Action item A:
Say whether each statement agrees with the passage on Paul and head coverings. Answer yes or no for each, and quote the deciding words of the passage.
(i) Paul commended the Corinthians for maintaining the traditions.
(ii) In the quoted verses, the head of Christ is God.
(iii) The quoted verses state that man was made from woman.
Action item B:
Rewrite the entries as a numbered list, starting with the line that contains "4\.最后，检查MICROB" and running through the last line of the entries, both included. Leave out blank lines.

Excerpted passage:
══════

My answer to the question thus centers on Paul.


Paul was right to commend the Corinthians for maintaining the traditions even as he delivered them (1 Cor. 11:2). However, right after affirming them he comes to a topic significant to our subject, the covering of women:

The head of every husband [or man] is Christ, the head of a wife [or woman] is her husband [or man], and the head of Christ is God. Any husband [or man] who prays or prophesies with his head covered dishonors his head, but any wife [or woman] who prays or prophesies with her head unveiled dishonors her head — it is the same as if her head were shaven. For if a wife [or woman] will not veil herself, then she should cut off her hair; but if it is disgraceful for a wife [or woman] to be shorn or shaven, let her wear a veil. For a husband [or man] ought not to cover his head, since he is the image and glory of God; but the woman is the glory of man. (For man was not made from woman, but woman from man. Neither was man created for the woman, but woman for the man.) That is why a wife [or woman] ought to have an authority on her head, because of the angels (1 Cor. 11:2-10).

══════

Records shown:
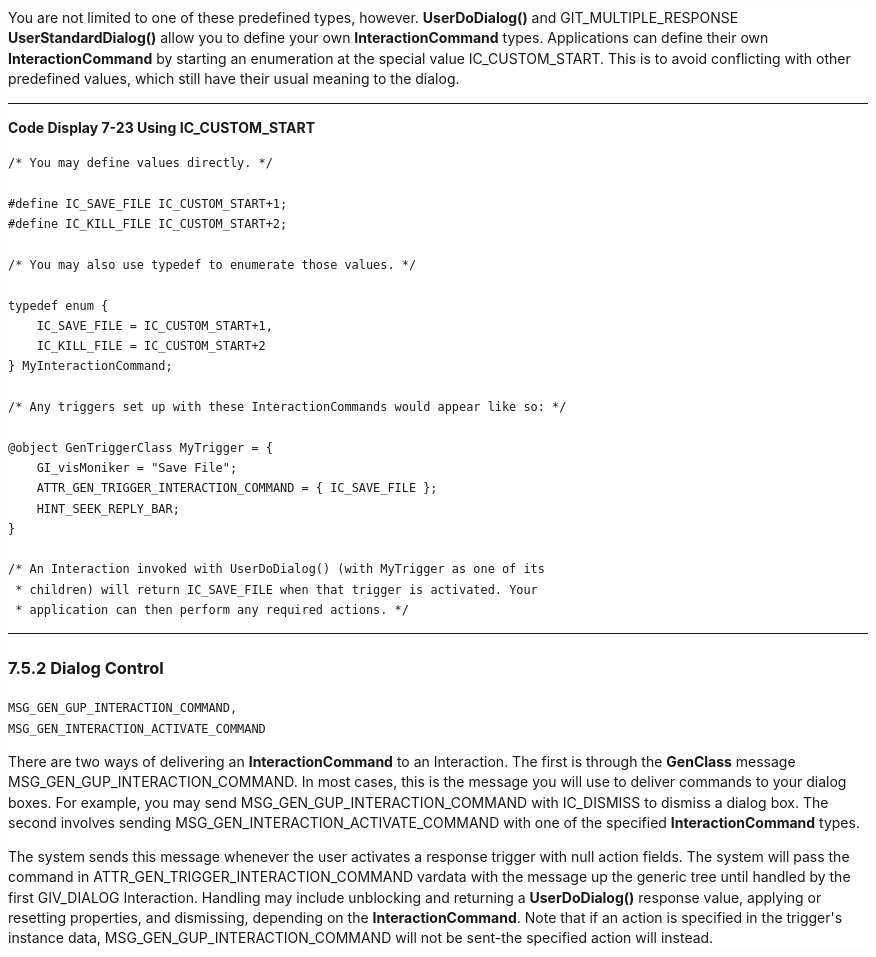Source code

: You are not limited to one of these predefined types, however. 
**UserDoDialog()** and GIT_MULTIPLE_RESPONSE **UserStandardDialog()** 
allow you to define your own **InteractionCommand** types. Applications can 
define their own **InteractionCommand** by starting an enumeration at the 
special value IC_CUSTOM_START. This is to avoid conflicting with other 
predefined values, which still have their usual meaning to the dialog.

----------
**Code Display 7-23 Using IC_CUSTOM_START**

	/* You may define values directly. */

	#define IC_SAVE_FILE IC_CUSTOM_START+1;
	#define IC_KILL_FILE IC_CUSTOM_START+2;

	/* You may also use typedef to enumerate those values. */

	typedef enum {
		IC_SAVE_FILE = IC_CUSTOM_START+1,
		IC_KILL_FILE = IC_CUSTOM_START+2
	} MyInteractionCommand;

	/* Any triggers set up with these InteractionCommands would appear like so: */

	@object GenTriggerClass MyTrigger = {
		GI_visMoniker = "Save File";
		ATTR_GEN_TRIGGER_INTERACTION_COMMAND = { IC_SAVE_FILE };
		HINT_SEEK_REPLY_BAR;
	}

	/* An Interaction invoked with UserDoDialog() (with MyTrigger as one of its
	 * children) will return IC_SAVE_FILE when that trigger is activated. Your
	 * application can then perform any required actions. */

----------
### 7.5.2 Dialog Control

	MSG_GEN_GUP_INTERACTION_COMMAND, 
	MSG_GEN_INTERACTION_ACTIVATE_COMMAND

There are two ways of delivering an **InteractionCommand** to an 
Interaction. The first is through the **GenClass** message 
MSG_GEN_GUP_INTERACTION_COMMAND. In most cases, this is the 
message you will use to deliver commands to your dialog boxes. For example, 
you may send MSG_GEN_GUP_INTERACTION_COMMAND with IC_DISMISS 
to dismiss a dialog box. The second involves sending 
MSG_GEN_INTERACTION_ACTIVATE_COMMAND with one of the specified 
**InteractionCommand** types.

The system sends this message whenever the user activates a response 
trigger with null action fields. The system will pass the command in 
ATTR_GEN_TRIGGER_INTERACTION_COMMAND vardata with the message 
up the generic tree until handled by the first GIV_DIALOG Interaction. 
Handling may include unblocking and returning a **UserDoDialog()** 
response value, applying or resetting properties, and dismissing, depending 
on the **InteractionCommand**. Note that if an action is specified in the 
trigger's instance data, MSG_GEN_GUP_INTERACTION_COMMAND will not 
be sent-the specified action will instead.
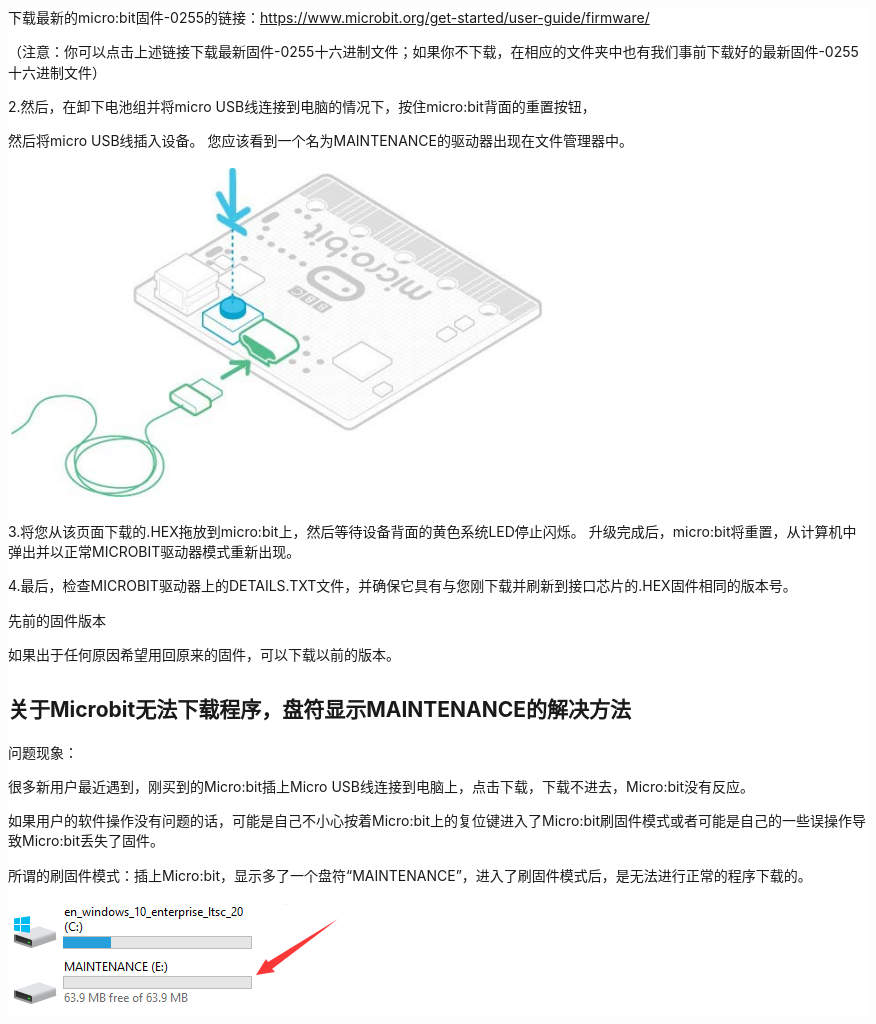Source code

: 下载最新的micro:bit固件-0255的链接：<https://www.microbit.org/get-started/user-guide/firmware/>

（注意：你可以点击上述链接下载最新固件-0255十六进制文件；如果你不下载，在相应的文件夹中也有我们事前下载好的最新固件-0255十六进制文件）

2.然后，在卸下电池组并将micro USB线连接到电脑的情况下，按住micro:bit背面的重置按钮，

然后将micro USB线插入设备。
您应该看到一个名为MAINTENANCE的驱动器出现在文件管理器中。

![](media/cd3ae4d2482a4564c70cde6196db1f88.png)

3\.将您从该页面下载的.HEX拖放到micro:bit上，然后等待设备背面的黄色系统LED停止闪烁。
升级完成后，micro:bit将重置，从计算机中弹出并以正常MICROBIT驱动器模式重新出现。

4\.最后，检查MICROBIT驱动器上的DETAILS.TXT文件，并确保它具有与您刚下载并刷新到接口芯片的.HEX固件相同的版本号。

先前的固件版本

如果出于任何原因希望用回原来的固件，可以下载以前的版本。








## 关于Microbit无法下载程序，盘符显示MAINTENANCE的解决方法

问题现象：

很多新用户最近遇到，刚买到的Micro:bit插上Micro USB线连接到电脑上，点击下载，下载不进去，Micro:bit没有反应。

如果用户的软件操作没有问题的话，可能是自己不小心按着Micro:bit上的复位键进入了Micro:bit刷固件模式或者可能是自己的一些误操作导致Micro:bit丢失了固件。

所谓的刷固件模式：插上Micro:bit，显示多了一个盘符“MAINTENANCE”，进入了刷固件模式后，是无法进行正常的程序下载的。

![](media/836f8ec9c66b6f06191b925b03229dc4.png)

══════

Task result A:
(i) Yes: "Paul was right to commend the Corinthians for maintaining the traditions even as he delivered them"
(ii) Yes: "and the head of Christ is God"
(iii) No: "For man was not made from woman, but woman from man."

Task result B:
1. 4\.最后，检查MICROBIT驱动器上的DETAILS.TXT文件，并确保它具有与您刚下载并刷新到接口芯片的.HEX固件相同的版本号。
2. 先前的固件版本
3. 如果出于任何原因希望用回原来的固件，可以下载以前的版本。
4. ## 关于Microbit无法下载程序，盘符显示MAINTENANCE的解决方法
5. 问题现象：
6. 很多新用户最近遇到，刚买到的Micro:bit插上Micro USB线连接到电脑上，点击下载，下载不进去，Micro:bit没有反应。
7. 如果用户的软件操作没有问题的话，可能是自己不小心按着Micro:bit上的复位键进入了Micro:bit刷固件模式或者可能是自己的一些误操作导致Micro:bit丢失了固件。
8. 所谓的刷固件模式：插上Micro:bit，显示多了一个盘符“MAINTENANCE”，进入了刷固件模式后，是无法进行正常的程序下载的。
9. ![](media/836f8ec9c66b6f06191b925b03229dc4.png)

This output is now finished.